なお,投票にあたってはバングラデシュやパキスタン,アフガニスタンでは電子投票,スマートフォンのアプリや生態認証を用いた投票が導入され,選挙プロセスでの不正の排除を目指した。しかし,不具合やトラブルに見舞われ,十分な役割を果たすことはできなかった。

タイ,フィリピン(中間選挙),インドネシアなど,2019年に国政レベルの選挙が行われる国々では,経済政策の焦点は構造改革よりも雇用や福祉など選挙民を強く意識した政策に重点が置かれた。

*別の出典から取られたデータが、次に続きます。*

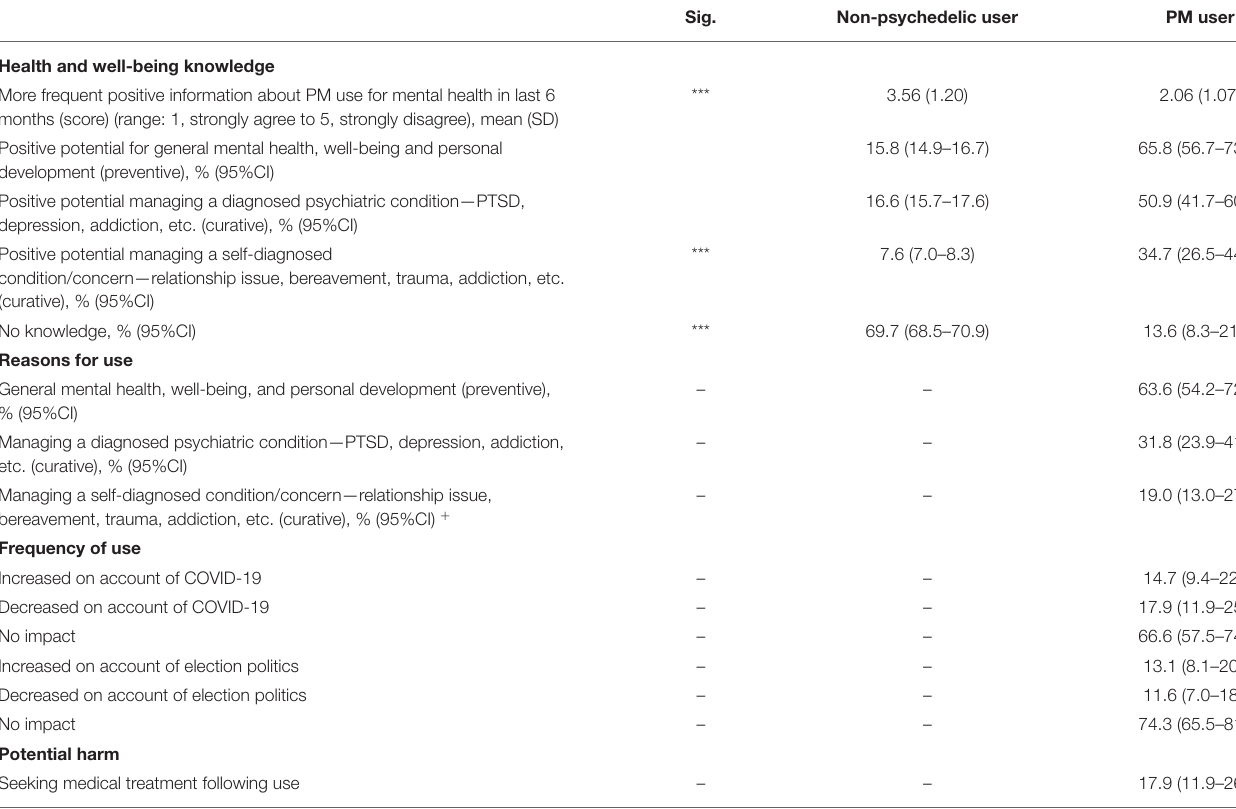
TABLE 3 | Non-psychedelic user and PM user, knowledge and use of PMs for health and well-being, US Adult population 2020/21 (weighted).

内政面でも選挙を意識して,政党間の連携・対立関係が流動化した。

国内政治においては,ソーシャル・ネットワーキング・サービス(SNS)の拡大により,市民や学生の運動が中央政府の政策に影響を及ぼす事例も多く見られた。中国の不正ワクチン使用に対する批判,バングラデシュの学生による道路の安全を求めるデモ,アフガニスタンの平和行進,ネパールの医療格差への抗議活動などが挙げられる。

国内マクロ経済

アメリカの利上げ(2018年中に4回実施)により新興国から資金を引き揚げる動きを受けて各国で通貨が下落した。ミャンマーのチャットは20%近い記録的な下げ幅となり国内に8.1%のインフレをもたらした。モンゴルのトグリグは,年初と比較して10%ほど下落した。インドネシアのルピアは,アジア通貨危機に並ぶほどの下落を記録したものの,為替介入や政策金利の引き上げなどを行ったこと,アメリカの金利引き上げが一段落したことなどから,11月以降比較的落ち着きを取り戻した。南アジア各国においても影響は大きく,インド・ルピーは9.9%(年初と年末の比較,以下同じ),ネパール・ルピーは10.5%,パキスタン・ルピーは25.7%,スリランカ・ルピーは18.8%下落した。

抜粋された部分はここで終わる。